--- Data for review ---
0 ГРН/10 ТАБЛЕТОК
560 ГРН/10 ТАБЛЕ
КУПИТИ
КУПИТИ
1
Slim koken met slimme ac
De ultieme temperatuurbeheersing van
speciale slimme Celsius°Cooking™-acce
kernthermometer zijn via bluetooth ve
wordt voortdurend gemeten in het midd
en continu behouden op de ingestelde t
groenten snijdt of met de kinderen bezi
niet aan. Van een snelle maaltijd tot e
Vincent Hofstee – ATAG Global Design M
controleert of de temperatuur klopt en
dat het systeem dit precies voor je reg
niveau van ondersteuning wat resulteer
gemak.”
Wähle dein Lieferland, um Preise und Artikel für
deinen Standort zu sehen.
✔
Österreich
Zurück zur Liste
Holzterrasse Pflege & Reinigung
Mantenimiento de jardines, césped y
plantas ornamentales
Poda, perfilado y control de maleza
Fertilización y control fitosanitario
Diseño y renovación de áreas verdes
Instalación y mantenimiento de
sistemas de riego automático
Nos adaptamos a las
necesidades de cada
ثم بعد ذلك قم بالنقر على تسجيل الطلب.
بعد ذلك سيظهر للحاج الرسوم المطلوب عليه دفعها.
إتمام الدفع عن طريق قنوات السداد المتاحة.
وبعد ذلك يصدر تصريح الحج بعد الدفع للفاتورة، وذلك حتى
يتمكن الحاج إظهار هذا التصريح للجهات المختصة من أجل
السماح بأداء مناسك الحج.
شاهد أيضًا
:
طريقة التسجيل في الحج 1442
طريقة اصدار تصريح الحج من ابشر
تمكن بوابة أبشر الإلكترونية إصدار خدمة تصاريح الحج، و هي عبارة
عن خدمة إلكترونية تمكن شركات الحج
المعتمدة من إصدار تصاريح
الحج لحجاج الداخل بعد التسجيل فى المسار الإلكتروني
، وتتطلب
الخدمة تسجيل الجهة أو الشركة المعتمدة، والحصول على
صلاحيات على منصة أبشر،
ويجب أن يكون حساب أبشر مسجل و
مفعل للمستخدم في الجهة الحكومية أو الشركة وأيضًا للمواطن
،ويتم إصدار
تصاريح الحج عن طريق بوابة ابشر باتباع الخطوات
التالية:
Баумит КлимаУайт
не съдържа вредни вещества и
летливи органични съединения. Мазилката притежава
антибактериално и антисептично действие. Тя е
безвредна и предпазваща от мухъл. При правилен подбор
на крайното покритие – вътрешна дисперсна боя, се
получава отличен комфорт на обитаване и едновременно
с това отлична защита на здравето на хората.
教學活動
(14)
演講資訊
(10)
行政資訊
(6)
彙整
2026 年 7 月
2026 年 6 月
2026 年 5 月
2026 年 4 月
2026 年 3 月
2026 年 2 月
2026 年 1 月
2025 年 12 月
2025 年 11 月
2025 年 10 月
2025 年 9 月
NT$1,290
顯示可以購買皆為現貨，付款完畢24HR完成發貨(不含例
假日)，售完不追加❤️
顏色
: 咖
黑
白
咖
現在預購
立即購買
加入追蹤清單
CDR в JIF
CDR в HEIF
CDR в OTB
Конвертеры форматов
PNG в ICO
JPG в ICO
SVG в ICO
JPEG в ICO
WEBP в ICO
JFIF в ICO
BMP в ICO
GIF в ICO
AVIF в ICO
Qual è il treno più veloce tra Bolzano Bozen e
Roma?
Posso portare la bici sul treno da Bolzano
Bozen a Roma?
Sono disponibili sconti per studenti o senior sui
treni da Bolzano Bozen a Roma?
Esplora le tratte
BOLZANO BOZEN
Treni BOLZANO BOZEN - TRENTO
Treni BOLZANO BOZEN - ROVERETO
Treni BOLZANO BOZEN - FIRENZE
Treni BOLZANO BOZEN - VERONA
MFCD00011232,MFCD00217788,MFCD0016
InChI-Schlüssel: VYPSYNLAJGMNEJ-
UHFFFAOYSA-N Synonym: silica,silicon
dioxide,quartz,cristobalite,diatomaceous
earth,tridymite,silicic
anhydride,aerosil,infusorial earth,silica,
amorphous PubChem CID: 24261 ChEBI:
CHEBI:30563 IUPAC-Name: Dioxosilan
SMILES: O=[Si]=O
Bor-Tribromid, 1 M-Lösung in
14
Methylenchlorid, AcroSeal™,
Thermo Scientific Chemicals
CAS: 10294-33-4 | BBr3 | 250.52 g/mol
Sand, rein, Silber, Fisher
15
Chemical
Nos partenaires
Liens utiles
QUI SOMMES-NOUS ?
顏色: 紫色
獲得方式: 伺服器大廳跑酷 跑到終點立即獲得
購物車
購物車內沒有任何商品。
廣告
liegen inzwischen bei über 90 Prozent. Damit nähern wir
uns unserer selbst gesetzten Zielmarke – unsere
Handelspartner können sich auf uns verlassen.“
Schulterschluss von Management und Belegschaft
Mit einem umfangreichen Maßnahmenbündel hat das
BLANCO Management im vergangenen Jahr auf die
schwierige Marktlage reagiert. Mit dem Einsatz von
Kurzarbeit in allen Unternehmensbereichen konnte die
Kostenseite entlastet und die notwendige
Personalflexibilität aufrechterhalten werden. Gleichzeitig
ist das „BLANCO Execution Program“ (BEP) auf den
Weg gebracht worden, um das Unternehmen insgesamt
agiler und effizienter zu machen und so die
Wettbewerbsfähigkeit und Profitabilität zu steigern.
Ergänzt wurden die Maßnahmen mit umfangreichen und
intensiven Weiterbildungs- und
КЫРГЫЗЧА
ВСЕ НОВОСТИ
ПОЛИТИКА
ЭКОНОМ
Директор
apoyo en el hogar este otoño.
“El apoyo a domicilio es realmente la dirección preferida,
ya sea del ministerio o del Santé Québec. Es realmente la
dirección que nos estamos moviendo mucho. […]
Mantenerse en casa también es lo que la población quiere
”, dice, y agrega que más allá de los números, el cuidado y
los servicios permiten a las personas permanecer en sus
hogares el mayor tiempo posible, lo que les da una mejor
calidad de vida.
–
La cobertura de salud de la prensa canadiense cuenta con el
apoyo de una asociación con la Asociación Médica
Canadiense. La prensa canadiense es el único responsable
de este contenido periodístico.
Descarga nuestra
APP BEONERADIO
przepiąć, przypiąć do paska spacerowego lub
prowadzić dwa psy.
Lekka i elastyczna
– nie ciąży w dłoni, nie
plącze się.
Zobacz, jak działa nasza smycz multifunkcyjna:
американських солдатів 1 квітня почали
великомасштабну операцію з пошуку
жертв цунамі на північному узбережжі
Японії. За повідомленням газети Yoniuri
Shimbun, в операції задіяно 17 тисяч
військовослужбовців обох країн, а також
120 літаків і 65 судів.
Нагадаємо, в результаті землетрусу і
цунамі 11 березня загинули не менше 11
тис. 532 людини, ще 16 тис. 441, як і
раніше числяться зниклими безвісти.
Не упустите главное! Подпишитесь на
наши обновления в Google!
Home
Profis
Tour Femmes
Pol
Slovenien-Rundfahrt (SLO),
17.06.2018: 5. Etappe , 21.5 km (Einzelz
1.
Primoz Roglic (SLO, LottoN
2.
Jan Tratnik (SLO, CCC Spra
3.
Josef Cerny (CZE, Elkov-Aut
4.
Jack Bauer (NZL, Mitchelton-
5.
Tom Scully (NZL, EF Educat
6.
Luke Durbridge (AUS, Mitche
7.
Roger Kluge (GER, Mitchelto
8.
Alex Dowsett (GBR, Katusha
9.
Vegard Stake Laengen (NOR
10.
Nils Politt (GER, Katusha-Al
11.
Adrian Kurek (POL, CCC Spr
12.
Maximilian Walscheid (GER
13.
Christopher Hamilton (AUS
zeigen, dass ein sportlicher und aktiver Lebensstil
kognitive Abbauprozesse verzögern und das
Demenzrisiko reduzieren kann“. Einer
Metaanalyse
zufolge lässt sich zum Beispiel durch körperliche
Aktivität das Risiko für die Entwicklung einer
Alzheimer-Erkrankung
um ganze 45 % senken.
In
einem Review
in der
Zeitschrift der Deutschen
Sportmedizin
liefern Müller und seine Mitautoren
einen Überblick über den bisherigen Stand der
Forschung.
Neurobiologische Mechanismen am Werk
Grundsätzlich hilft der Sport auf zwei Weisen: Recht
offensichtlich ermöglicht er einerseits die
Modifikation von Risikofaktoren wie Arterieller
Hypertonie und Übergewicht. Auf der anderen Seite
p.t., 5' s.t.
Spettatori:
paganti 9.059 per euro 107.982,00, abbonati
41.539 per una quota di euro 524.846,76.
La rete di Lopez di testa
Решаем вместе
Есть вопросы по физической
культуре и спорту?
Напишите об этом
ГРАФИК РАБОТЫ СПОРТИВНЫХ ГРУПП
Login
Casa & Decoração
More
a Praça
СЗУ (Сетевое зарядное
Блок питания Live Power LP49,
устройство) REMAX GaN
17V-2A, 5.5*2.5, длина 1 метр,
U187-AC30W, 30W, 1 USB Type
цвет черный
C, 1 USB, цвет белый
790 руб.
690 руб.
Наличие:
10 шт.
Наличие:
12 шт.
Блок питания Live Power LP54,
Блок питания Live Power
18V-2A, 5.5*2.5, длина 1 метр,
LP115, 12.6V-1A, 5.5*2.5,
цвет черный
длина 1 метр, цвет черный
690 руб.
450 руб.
---
— Exercise details —
Copy the records above exactly, please, but only from the first line through the line containing "Zurück zur Liste".

— Solution to this exercise —
0 ГРН/10 ТАБЛЕТОК
560 ГРН/10 ТАБЛЕ
КУПИТИ
КУПИТИ
1
Slim koken met slimme ac
De ultieme temperatuurbeheersing van
speciale slimme Celsius°Cooking™-acce
kernthermometer zijn via bluetooth ve
wordt voortdurend gemeten in het midd
en continu behouden op de ingestelde t
groenten snijdt of met de kinderen bezi
niet aan. Van een snelle maaltijd tot e
Vincent Hofstee – ATAG Global Design M
controleert of de temperatuur klopt en
dat het systeem dit precies voor je reg
niveau van ondersteuning wat resulteer
gemak.”
Wähle dein Lieferland, um Preise und Artikel für
deinen Standort zu sehen.
✔
Österreich
Zurück zur Liste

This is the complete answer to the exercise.